▸ **EXERCISE DESCRIPTION**: Please arrange the lines of the items, starting at the very first line and ending at the line containing "title 2.9 Schedule [25, 142, 1378, 225]" (both included), as a JSON list of strings with one string per line and blank lines left out.

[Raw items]
## BEGIN

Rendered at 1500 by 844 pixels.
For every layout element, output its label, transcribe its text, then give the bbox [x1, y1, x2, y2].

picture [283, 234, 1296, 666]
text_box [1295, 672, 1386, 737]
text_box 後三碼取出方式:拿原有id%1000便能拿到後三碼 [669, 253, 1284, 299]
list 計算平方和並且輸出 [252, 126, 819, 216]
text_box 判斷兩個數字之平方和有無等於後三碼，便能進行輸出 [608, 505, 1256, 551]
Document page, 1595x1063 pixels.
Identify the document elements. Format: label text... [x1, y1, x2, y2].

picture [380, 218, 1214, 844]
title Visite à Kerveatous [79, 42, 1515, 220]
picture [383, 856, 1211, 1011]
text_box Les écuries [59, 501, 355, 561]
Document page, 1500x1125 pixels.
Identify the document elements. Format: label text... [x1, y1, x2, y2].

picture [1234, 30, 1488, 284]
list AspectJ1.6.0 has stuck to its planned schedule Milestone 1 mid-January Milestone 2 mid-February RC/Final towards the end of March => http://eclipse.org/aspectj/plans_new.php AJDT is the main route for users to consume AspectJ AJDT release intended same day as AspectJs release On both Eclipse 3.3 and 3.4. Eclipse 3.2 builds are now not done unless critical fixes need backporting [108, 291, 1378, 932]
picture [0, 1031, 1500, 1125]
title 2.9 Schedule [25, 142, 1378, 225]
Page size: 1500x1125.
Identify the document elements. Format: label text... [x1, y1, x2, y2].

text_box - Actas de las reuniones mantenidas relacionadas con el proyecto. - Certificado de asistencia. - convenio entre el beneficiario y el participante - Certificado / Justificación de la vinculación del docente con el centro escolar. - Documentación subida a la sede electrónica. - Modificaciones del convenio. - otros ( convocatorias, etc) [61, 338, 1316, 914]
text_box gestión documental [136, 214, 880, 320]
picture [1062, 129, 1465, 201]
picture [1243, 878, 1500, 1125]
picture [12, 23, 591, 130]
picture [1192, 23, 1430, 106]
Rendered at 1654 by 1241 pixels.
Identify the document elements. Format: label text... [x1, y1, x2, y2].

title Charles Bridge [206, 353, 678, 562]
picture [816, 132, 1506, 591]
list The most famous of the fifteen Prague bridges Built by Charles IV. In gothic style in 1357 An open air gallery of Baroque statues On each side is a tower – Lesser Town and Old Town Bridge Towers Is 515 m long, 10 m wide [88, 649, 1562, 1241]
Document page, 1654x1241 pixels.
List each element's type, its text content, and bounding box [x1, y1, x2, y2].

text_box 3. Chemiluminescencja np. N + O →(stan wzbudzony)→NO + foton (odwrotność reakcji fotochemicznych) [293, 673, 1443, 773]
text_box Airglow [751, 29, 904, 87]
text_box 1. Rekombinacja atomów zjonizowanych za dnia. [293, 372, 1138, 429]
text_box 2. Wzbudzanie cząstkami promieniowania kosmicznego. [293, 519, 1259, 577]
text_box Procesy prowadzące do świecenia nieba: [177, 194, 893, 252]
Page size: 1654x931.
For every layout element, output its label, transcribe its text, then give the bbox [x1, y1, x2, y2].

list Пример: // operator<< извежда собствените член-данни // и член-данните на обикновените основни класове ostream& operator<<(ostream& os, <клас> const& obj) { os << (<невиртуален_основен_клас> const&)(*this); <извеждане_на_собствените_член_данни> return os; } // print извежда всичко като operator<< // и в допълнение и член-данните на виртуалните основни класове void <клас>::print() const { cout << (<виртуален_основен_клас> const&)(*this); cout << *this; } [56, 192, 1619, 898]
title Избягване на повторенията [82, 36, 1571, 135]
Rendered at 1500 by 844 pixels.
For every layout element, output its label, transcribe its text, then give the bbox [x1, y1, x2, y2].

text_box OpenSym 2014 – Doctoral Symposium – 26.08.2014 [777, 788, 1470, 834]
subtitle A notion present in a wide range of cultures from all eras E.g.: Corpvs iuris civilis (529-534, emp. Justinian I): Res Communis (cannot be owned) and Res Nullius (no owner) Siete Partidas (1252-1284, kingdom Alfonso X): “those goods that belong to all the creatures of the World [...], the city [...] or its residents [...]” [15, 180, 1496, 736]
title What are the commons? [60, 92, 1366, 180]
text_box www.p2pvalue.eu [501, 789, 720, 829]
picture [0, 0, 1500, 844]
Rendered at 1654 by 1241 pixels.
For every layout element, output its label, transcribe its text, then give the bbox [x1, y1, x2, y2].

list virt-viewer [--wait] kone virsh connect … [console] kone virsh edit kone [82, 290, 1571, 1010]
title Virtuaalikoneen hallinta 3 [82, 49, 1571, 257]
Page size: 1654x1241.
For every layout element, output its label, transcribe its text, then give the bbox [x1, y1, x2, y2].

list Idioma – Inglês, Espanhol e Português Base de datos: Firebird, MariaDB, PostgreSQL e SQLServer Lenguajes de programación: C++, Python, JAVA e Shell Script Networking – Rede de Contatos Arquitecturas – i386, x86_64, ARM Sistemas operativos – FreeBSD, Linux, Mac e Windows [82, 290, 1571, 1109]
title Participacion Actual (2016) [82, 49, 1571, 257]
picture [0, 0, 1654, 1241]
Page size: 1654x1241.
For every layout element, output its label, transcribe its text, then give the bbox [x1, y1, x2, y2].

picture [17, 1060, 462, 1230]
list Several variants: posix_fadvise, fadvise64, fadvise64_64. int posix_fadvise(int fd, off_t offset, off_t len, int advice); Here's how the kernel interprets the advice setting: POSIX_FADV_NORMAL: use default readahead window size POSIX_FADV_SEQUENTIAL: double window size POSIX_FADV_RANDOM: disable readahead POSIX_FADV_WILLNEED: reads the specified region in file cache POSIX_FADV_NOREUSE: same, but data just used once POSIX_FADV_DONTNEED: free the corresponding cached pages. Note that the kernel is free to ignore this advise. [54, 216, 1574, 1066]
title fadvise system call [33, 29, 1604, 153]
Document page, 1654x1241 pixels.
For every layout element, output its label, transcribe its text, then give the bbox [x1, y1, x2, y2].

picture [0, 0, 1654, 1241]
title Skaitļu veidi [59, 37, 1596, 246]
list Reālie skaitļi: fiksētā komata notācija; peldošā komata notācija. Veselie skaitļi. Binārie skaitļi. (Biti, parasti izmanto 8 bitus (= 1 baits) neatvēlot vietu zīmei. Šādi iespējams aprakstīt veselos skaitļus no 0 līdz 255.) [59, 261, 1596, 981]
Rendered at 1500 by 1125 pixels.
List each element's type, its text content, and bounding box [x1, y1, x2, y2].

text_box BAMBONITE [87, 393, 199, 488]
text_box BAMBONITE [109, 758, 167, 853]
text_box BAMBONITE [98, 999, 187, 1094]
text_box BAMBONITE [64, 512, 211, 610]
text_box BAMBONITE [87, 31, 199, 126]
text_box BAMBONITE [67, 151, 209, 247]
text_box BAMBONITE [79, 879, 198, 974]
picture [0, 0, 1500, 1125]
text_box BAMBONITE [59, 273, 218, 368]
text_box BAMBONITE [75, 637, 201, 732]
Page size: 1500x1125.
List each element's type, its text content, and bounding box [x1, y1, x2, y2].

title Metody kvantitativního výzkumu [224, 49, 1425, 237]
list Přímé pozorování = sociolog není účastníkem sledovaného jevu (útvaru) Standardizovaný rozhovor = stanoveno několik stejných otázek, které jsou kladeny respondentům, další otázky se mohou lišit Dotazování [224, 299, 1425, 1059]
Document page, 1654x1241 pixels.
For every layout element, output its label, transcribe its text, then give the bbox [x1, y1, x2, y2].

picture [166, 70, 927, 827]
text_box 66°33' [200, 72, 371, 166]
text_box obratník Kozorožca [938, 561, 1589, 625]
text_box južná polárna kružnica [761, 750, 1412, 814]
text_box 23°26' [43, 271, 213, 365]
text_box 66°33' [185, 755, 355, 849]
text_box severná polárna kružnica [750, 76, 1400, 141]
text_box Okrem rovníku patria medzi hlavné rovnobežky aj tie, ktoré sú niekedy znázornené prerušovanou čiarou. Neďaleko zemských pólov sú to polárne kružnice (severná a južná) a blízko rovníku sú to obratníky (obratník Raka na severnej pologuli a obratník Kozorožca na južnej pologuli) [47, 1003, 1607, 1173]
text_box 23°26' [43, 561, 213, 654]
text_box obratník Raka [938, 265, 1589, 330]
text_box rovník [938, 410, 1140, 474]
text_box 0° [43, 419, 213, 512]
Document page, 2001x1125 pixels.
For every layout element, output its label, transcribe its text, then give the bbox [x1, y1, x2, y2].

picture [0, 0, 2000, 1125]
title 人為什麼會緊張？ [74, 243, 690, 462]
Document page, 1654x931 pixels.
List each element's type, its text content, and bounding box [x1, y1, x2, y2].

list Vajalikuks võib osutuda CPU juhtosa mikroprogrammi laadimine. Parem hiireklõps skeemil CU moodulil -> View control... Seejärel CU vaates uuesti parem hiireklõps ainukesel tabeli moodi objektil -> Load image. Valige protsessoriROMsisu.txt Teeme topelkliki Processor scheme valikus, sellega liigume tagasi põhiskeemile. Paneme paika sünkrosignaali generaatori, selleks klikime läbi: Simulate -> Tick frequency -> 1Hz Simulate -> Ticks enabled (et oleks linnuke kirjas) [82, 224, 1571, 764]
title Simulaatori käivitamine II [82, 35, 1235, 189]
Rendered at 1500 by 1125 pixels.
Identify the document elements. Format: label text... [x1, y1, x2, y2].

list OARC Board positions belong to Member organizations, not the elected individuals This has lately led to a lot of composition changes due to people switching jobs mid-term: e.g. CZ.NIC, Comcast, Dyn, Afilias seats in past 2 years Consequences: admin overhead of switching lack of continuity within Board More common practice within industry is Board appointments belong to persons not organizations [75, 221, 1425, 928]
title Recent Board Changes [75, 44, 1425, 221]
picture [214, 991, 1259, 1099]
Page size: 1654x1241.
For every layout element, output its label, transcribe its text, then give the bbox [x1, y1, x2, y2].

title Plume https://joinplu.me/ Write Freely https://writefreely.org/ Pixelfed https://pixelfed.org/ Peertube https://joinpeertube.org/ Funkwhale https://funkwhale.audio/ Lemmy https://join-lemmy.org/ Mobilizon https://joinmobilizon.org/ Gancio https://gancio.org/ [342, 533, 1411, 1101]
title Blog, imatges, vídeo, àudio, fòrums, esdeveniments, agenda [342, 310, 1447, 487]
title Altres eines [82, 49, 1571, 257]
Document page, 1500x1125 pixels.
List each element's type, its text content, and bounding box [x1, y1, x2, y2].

## END

▸ **SOLUTION BELOW**:
[
  "Rendered at 1500 by 844 pixels.",
  "For every layout element, output its label, transcribe its text, then give the bbox [x1, y1, x2, y2].",
  "picture [283, 234, 1296, 666]",
  "text_box [1295, 672, 1386, 737]",
  "text_box 後三碼取出方式:拿原有id%1000便能拿到後三碼 [669, 253, 1284, 299]",
  "list 計算平方和並且輸出 [252, 126, 819, 216]",
  "text_box 判斷兩個數字之平方和有無等於後三碼，便能進行輸出 [608, 505, 1256, 551]",
  "Document page, 1595x1063 pixels.",
  "Identify the document elements. Format: label text... [x1, y1, x2, y2].",
  "picture [380, 218, 1214, 844]",
  "title Visite à Kerveatous [79, 42, 1515, 220]",
  "picture [383, 856, 1211, 1011]",
  "text_box Les écuries [59, 501, 355, 561]",
  "Document page, 1500x1125 pixels.",
  "Identify the document elements. Format: label text... [x1, y1, x2, y2].",
  "picture [1234, 30, 1488, 284]",
  "list AspectJ1.6.0 has stuck to its planned schedule Milestone 1 mid-January Milestone 2 mid-February RC/Final towards the end of March => http://eclipse.org/aspectj/plans_new.php AJDT is the main route for users to consume AspectJ AJDT release intended same day as AspectJs release On both Eclipse 3.3 and 3.4. Eclipse 3.2 builds are now not done unless critical fixes need backporting [108, 291, 1378, 932]",
  "picture [0, 1031, 1500, 1125]",
  "title 2.9 Schedule [25, 142, 1378, 225]"
]